Upon completion of the Acreage deal, Canopy USA will exercise its options to acquire Wana and Jetty.

In October 2021, Canopy paid $297.5 million in cash to option a 100-percent interest in Wana and affiliated companies. Canopy USA will acquire each Wana entity with an additional cash-and-stock combination payment. Wana is an edibles brand that is vertically integrated in Colorado and has a growing licensing division across thirteen additional states and Canada.

Canopy optioned 75 percent of Jetty in May 2022 for $69 million in cash and stock (primarily stock). The company also claimed the option to acquire the outstanding 25 percent for an undisclosed sum in cash and stock. Canopy USA intends to act on both options. Located in California, Jetty produces solventless extracts and develops clean vape technology.

When all the acquisitions have been finalized, Canopy USA’s operations will span twenty-one states: Arizona, Arkansas, California, Colorado, Connecticut, Florida, Illinois, Maine, Maryland, Massachusetts, Michigan, Missouri, Nevada, New Hampshire, New Jersey, New Mexico, New York, Ohio, Oklahoma, Oregon, and Pennsylvania.

In addition, Canopy USA controls a conditional ownership position of approximately 13.7 percent in MSO TerrAscend Corp., which has vertically integrated operations in California, Michigan, New Jersey, and Pennsylvania, and as well as licensed cultivation and processing operations in Maryland. Canopy USA has no plans to act upon exchangeable shares, warrants, or options in TerrAscend at this time.

Canopy Growth holds non-voting and non-participating shares in the capital of Canopy USA but will not hold a direct interest in Acreage, Wana, Jetty, or TerrAscend.
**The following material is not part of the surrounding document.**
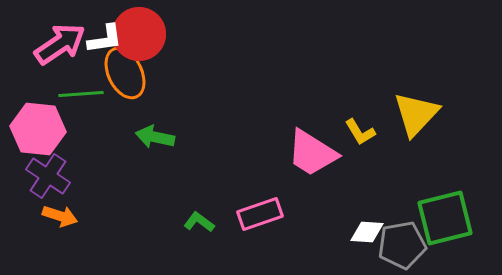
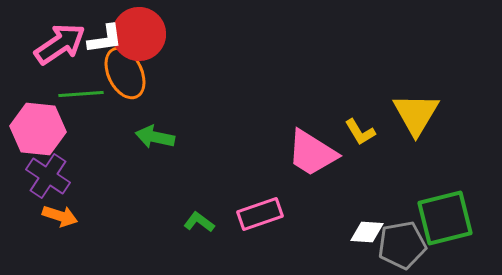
yellow triangle: rotated 12 degrees counterclockwise
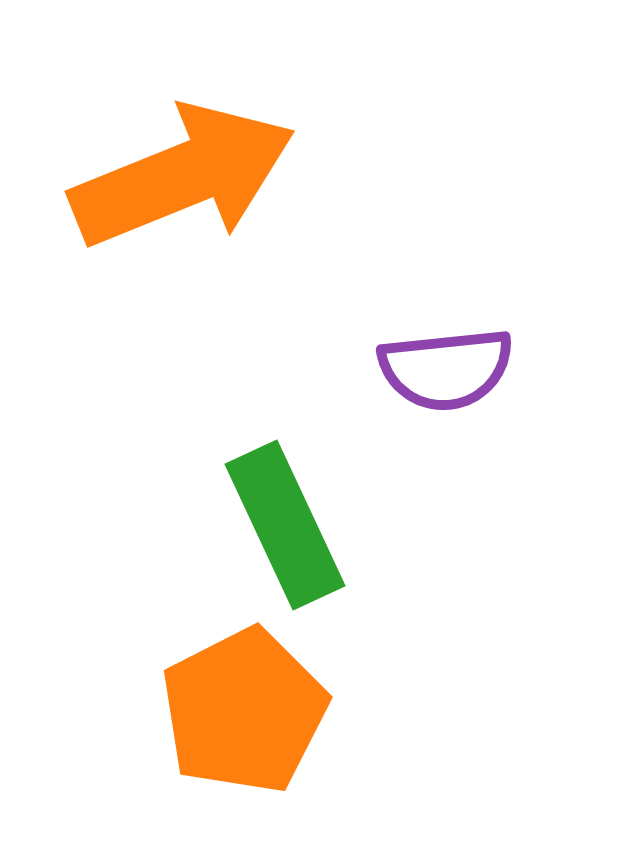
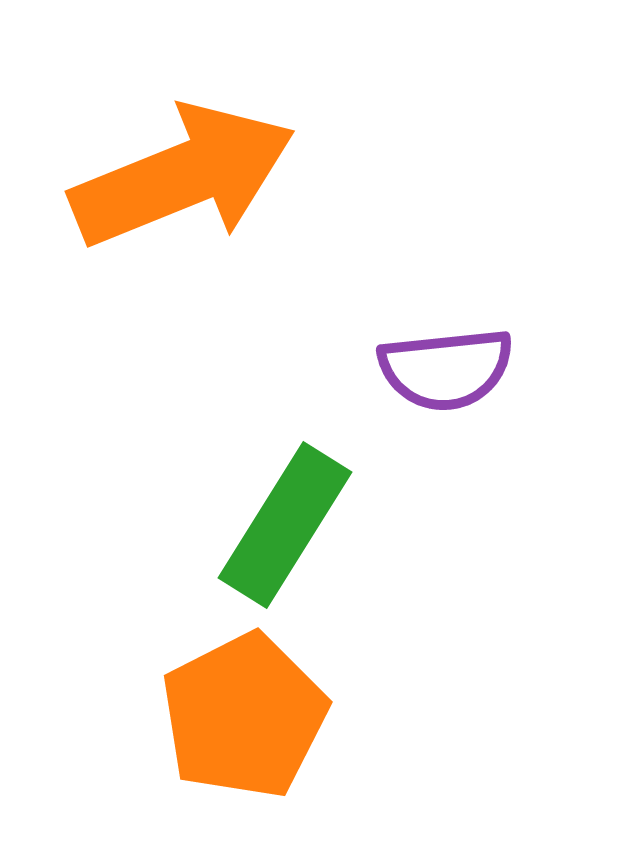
green rectangle: rotated 57 degrees clockwise
orange pentagon: moved 5 px down
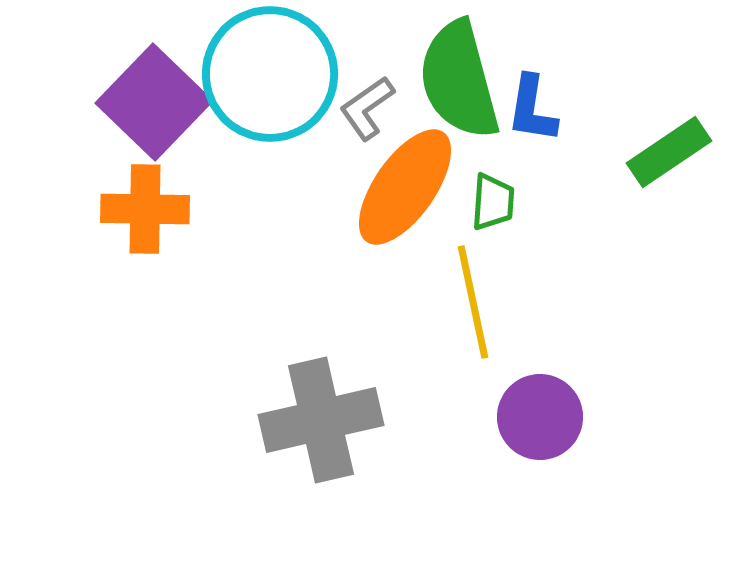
The non-voting shares are convertible into common shares. Canopy Growth also has two designees on the four-person board of managers of Canopy USA.

As part of the reorganization, Canopy Growth also restructured its arrangement with American beverage alcohol conglomerate Constellation Brands, which in October took a $1.1-billion write-down on the $4 billion it has invested in Canopy Growth since 2017. Constellation owns about 35.7 percent of the company and will convert its common shares into exchangeable shares.

Constellation CEO and President Bill Newlands said the move will allow the company “to maintain [our] ability to realize the potential upside of our investment” while the beer, wine, and spirits giant focuses on its core business.

Constellation also will give up its seats on Canopy Growth’s board of directors and its warrants to acquire additional common shares.